Nur ein paar Stichwörter, ansonsten die Bitte, das im Flugi nochmal nachzulesen: Nazis seien mit einer mangelnden Intelligenz ausgestattet, Nazis seien frustrierte Jugendliche, Nazis gibt es wegen Arbeitslosigkeit, Nazis würden ihre wahren Absichten vertuschen.

Diese Urteile wurden im Flugi kritisiert als Varianten, die Nazis in ihrer politischen Meinung nicht ernst zu nehmen. Und ja, diese Positionen gab und gibt es bei Antifa-Gruppen. Ob das die meisten oder nur einige sind, ist dabei gleichgültig. Dann sollen die einen die anderen überzeugen.

Vielleicht sollte die Antifa den Aufkleber „Faschismus ist keine Meinung, sondern ein Verbrechen“ aus den Verkehr ziehen und mit Flugis auf Massenaktionen aufwarten, die einleitend so beginnen: „Faschismus ist eine Meinung und die ist schlecht, weil....“.

 

Fünftens: Denn es ist eine Sache, dass viele Nazis so gefestigt sind in ihrer Anschauung, dass man an die mit Argumenten vielleicht gar nicht mehr herankommen kann und man wahrscheinlich mündlich gar keine Chance auf ne Diskussion hat, weil man gleich körperlich angegriffen wird. Zur Notwendigkeit des Selbstschutzes oder des Schutzes anderer gegen/vor Nazis wurde im Flugi kein Wort verloren und diese Notwendigkeit bestreiten wir damals wie heute auch gar nicht.

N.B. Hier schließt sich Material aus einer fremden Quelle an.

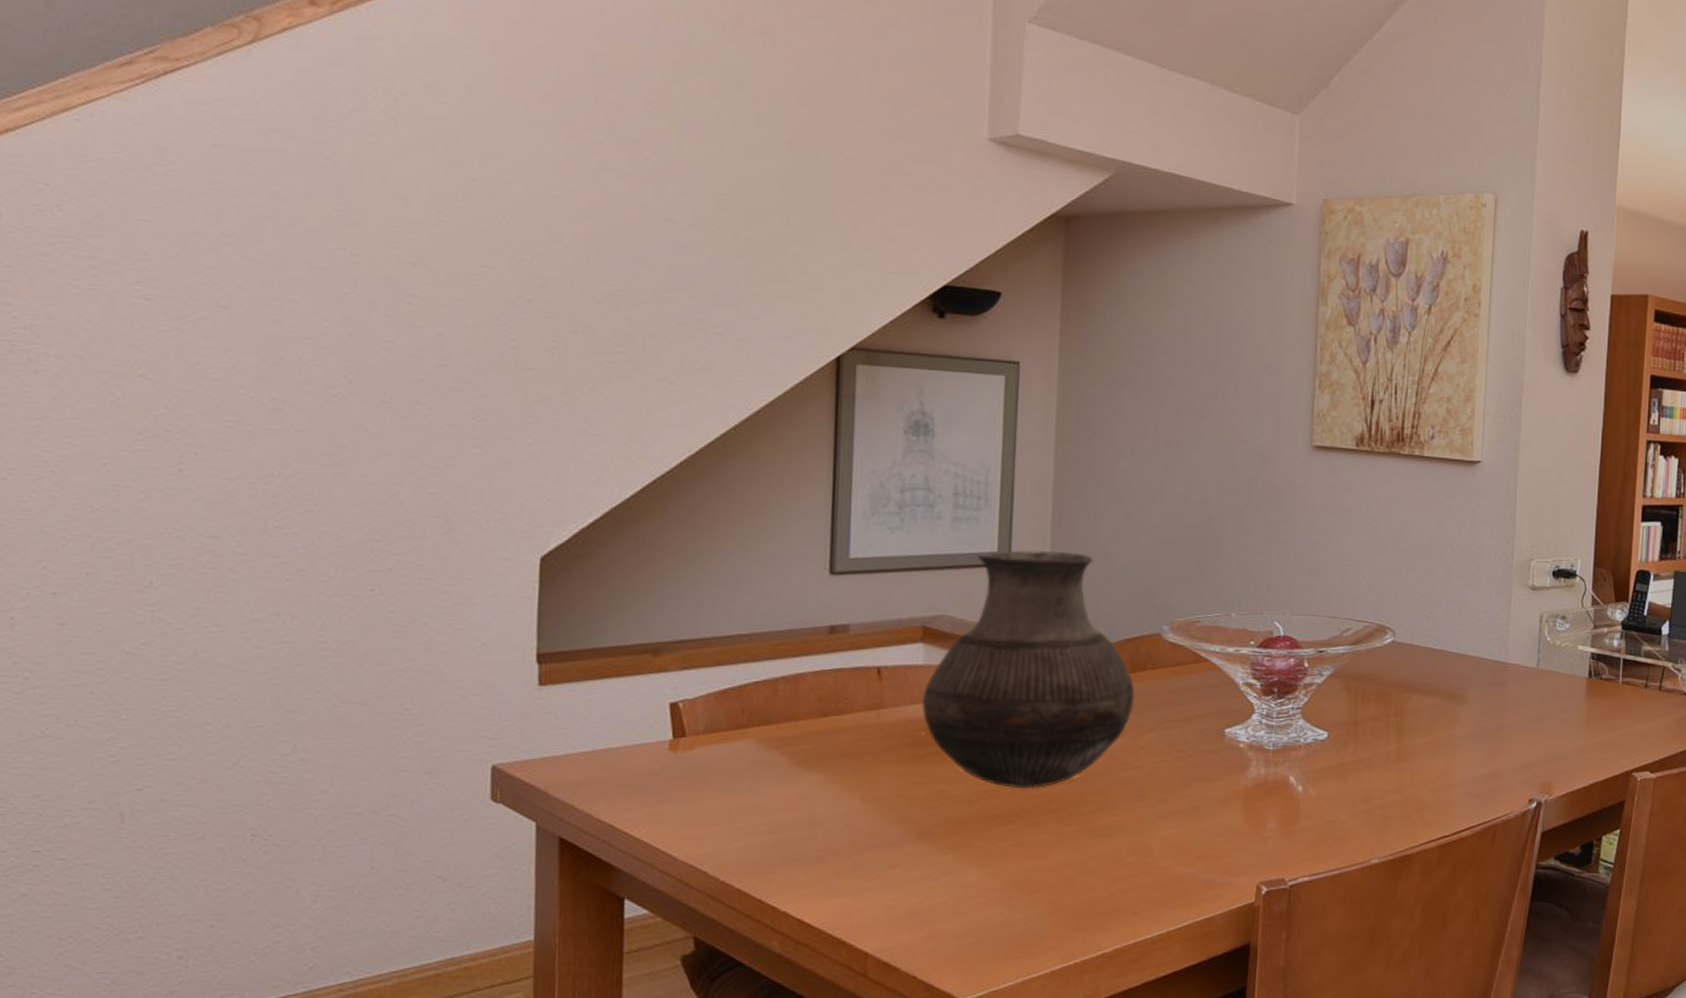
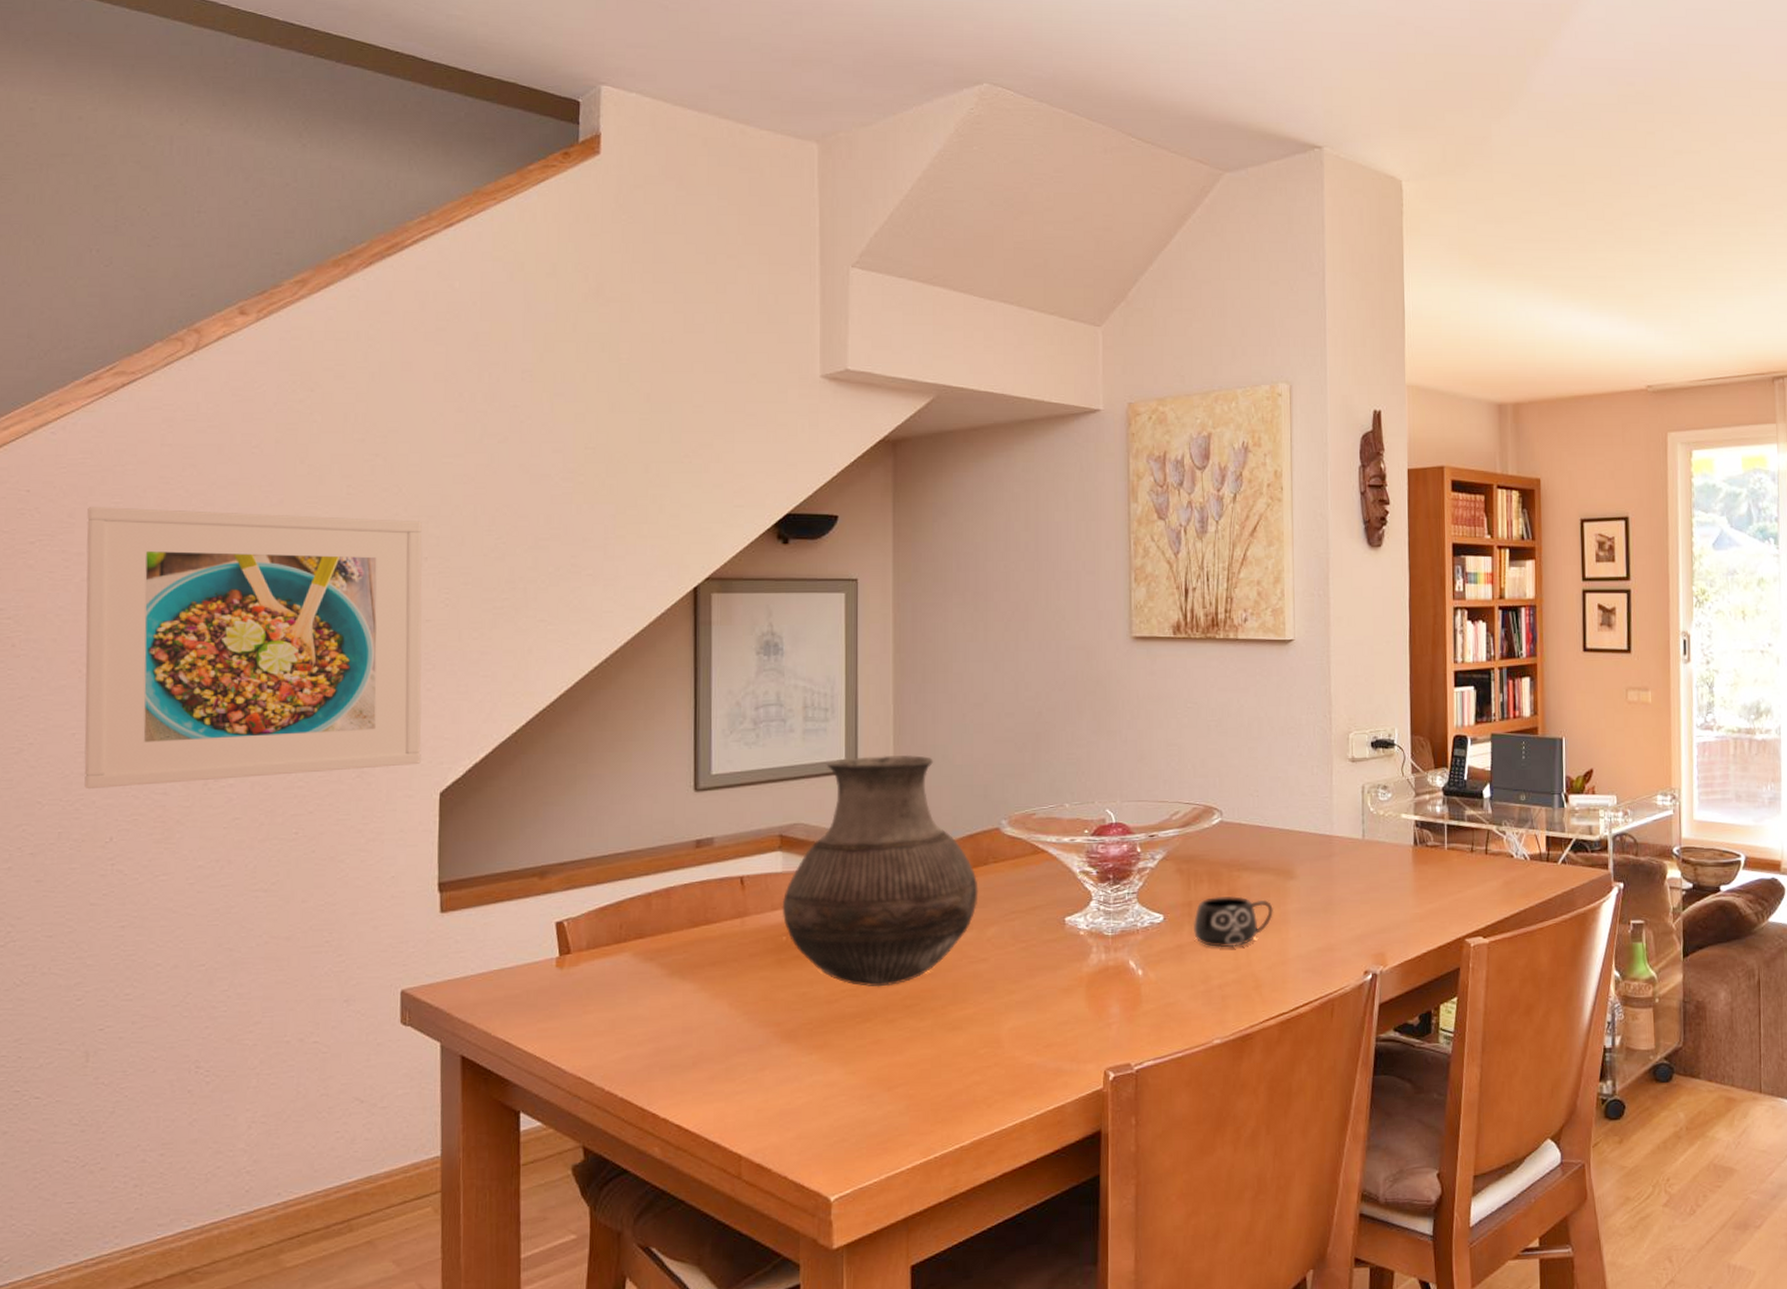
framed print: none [117,209,526,527] -> present [84,507,423,790]
mug: none [1357,716,1441,769] -> present [1193,896,1273,948]

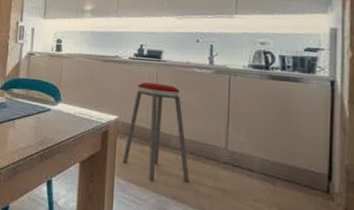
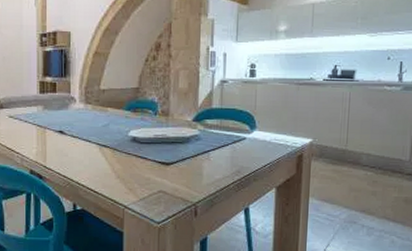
music stool: present [122,82,189,183] -> none [316,103,377,197]

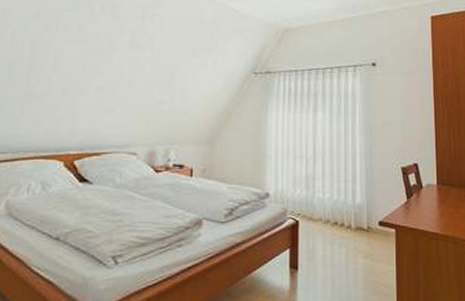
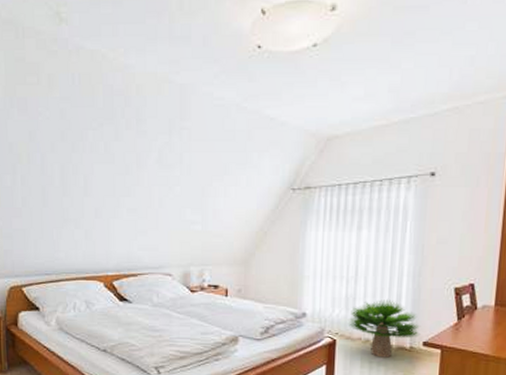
potted plant: none [310,179,376,239] -> present [349,299,421,358]

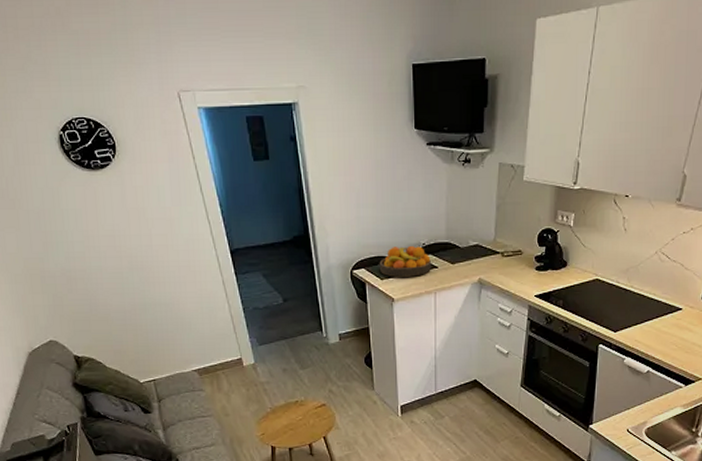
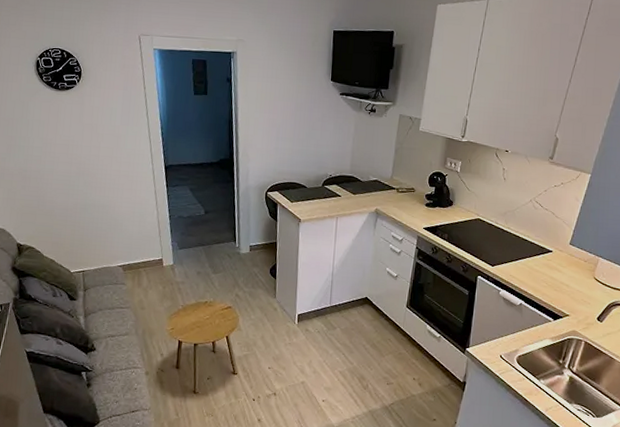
fruit bowl: present [379,245,432,277] -> none [290,175,336,202]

Jetzt ist doch aber eine Blockade einer Nazi-Demo kein Selbstschutz und auch nur sehr sehr vermittelt ein Schutz anderer (mit letzterem soll gemeint sein: Nazis greifen manchmal in Anschluss einer Demo Flüchtlinge und Linke oder sonstige in Naziaugen ausgemachte Feinde an. Die Verhinderung einer Zusammenrottung von Nazis mag dies vielleicht verhindern. Manchmal aber auch nicht, wenn die Nazis nach der erfolgreichen Blockade mit dem Zug gezwungener Maßen gemeinsam abfahren und dann woanders zuschlagen).

Die Demo-Blockade wurde gemacht, um die Agitation der Nazis zu unterbinden, damit sie nicht mehr Anhänger bekommen. Und hier kommen unsere Zweifel auf. Ein breites Bündnis wird geschmiedet und im Rahmen dieses Bündnisses, werden die Nazis am Marschieren gehindert. Und die Wenigsten wollen sich dabei mit den Inhalten der Nazis auseinandersetzen. Die Wenigsten bemerken, dass im Bündnis lauter Argumente gegen Nazis vorgetragen werden, die den Nazis in die Hände spielen, weil sie die gleiche Grundlage haben (auch dazu bitte nochmal das Flugblatt lesen).

 

Sechstens: Deswegen stimmen uns solche Erfolgsbilanzen gar nicht froh:

Auf Indymedia (Eintrag "Zusammen") schrieb jemand zu dieser Demo:

„Das war ein gutes Beispiel für gelungenes Zusammenstehen: Ob Bürger (oder Bürgermeister...), Gewerkschafter, Punk oder Antifa, alle zusammen haben die Strasse dichtgemacht. Das hat grossen Spaß und Lust auf mehr gemacht. Kleingruppentaktik hin oder her, aber mit so einer buntgemischten und dennoch entschlossenen Demo die Nazimarschroute dauerhaft zu besetzen und bei ein, zwei Polizeiattacken nicht die Nerven zu verlieren, ist ja wohl das Beste, was man bei so einem Anlass erreichen kann - und es ermutigt auch noch mehr 'normale' Leute, mitzumachen, und das sollte ja wohl das Ziel sein.“

Quelle: http://de.indymedia.org/2006/11/161012.shtml

Wir wollen darauf aufmerksam machen, dass zu einem gelungenen Antifaschismus schon ein wenig mehr Inhalt dazu gehört, als die Freude, dass Viele mitmachen (egal, was sie sich dabei denken) und dabei auch noch ein wenig rechtsstaatliche Grenzüberschreitungen betrieben haben.

 

Siebtens: Dass wir uns mit solchen Positionen unbeliebt machen können, nehmen wir im Kauf. Uns ist es wichtiger, dass richtige Inhalte „beliebt“ werden und das schließt ein, dass man auch Linke kritisieren muss. Wir fänden es schonmal einen ersten Schritt in die richtige Richtung, wenn das nicht immer gleich als „Beleidigung“ aufgefasst würde.